Monday, December 15, 2014

Cover To Be Revealed

This is how the cover of SUPERVISION looks right now: 

Source: http://www.harpercollins.com
 The cover is out of my hands; I wait for it to be placed in them.

I wrote last week of how the process of book publishing is like magic—a similar magic to my child learning to read. Waiting for a cover, another part of the process, is magic too. My book is a blank face. Soon it will have a known face.  

It’s weird to have an idea of a thing and have no idea at the same time. It’s hard to let go of almost everything.

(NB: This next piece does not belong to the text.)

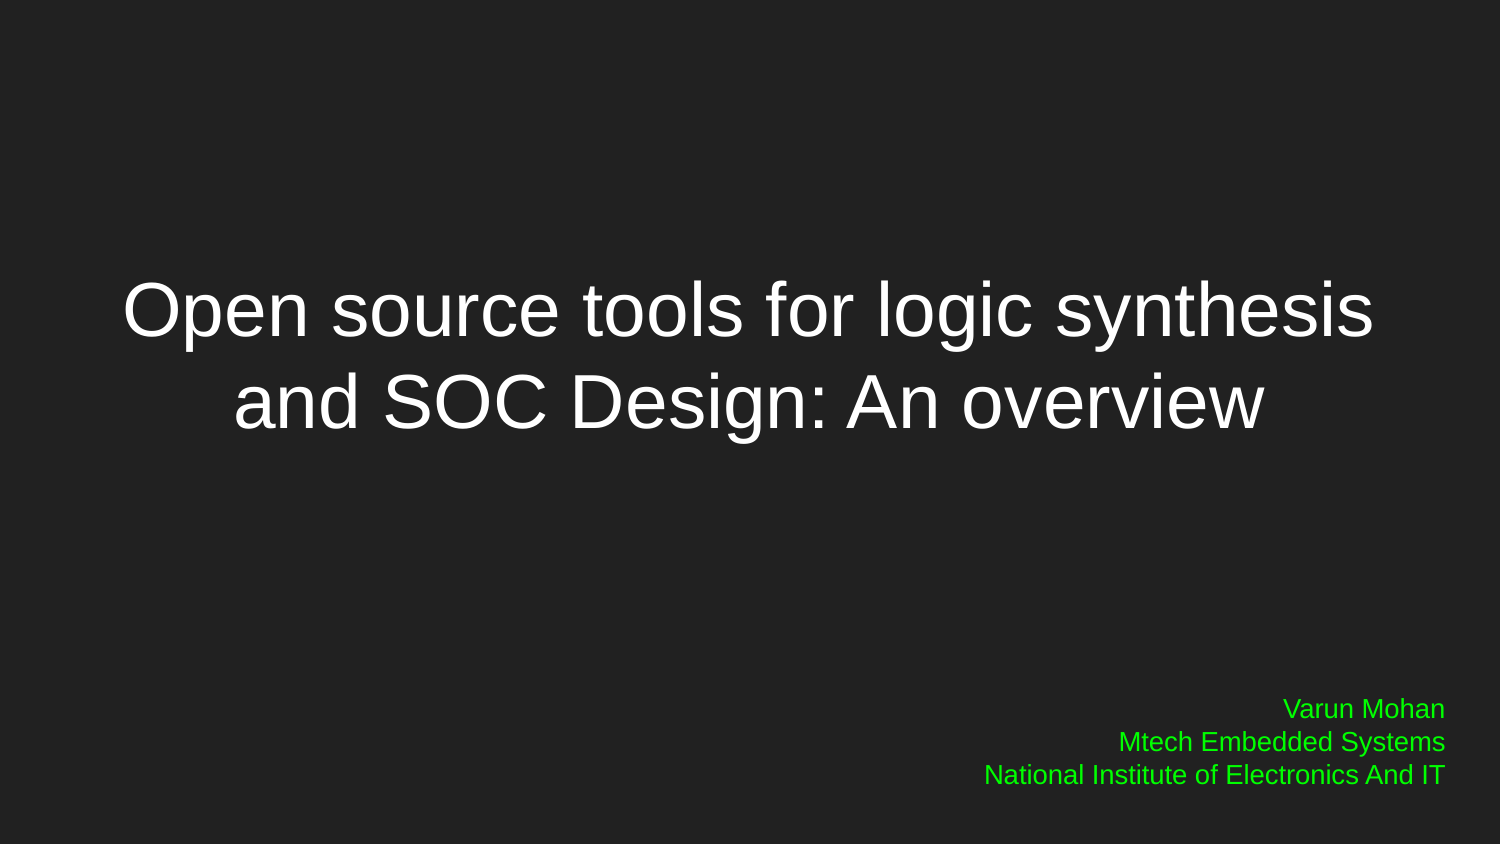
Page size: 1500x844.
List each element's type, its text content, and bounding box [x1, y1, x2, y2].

title Open source tools for logic synthesis and SOC Design: An overview [51, 122, 1449, 459]
subtitle Varun Mohan Mtech Embedded Systems National Institute of Electronics And IT [62, 676, 1461, 807]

But getting a first novel published is a huge exercise in letting go, I am realizing. You release your book into the world to be considered, accepted or rejected, by agents, by publishers. And then you are constantly releasing it: to editors, readers, reviewers, artists. It’s a balloon that never quite comes back to you.

Which is kinda like the way it came to you.

Art: Banksy, Source: http://www.stencilrevolution.com
Art: Banksy. Source: www.stencilrevolution.com
I always feel as if the stories are whispered to me from… somewhere. I do dream stories—and those are the ones that stick, those are ones I finish, those are the ones that demand to be heard and made. The ones that came from… my subconscious, my ancestors, the ether, ghosts?

In that sense, I never feel like they belong to me. I was just the vessel for a time. I was just the mouthpiece. My fingers, with black-painted nails, just worked the keys. In that sense, writers may have more in common with Pearl Curran, Marguerite Du Pont Lee, the Fox Sisters than we thought.

I never expect the story idea, the whisper of a character or image or plot, the writing dream. They always come at inconvenient times: I’m really tired; I don’t have a pen. You can’t force them or expect those dreams to come. But you have to be ready, to rise and find the notebook.

So I am ready to see what is going to be seen. I am trying to let go of expectations and worry. I wait for my book to be shown to me.

I wait for a girl. I hope for a train.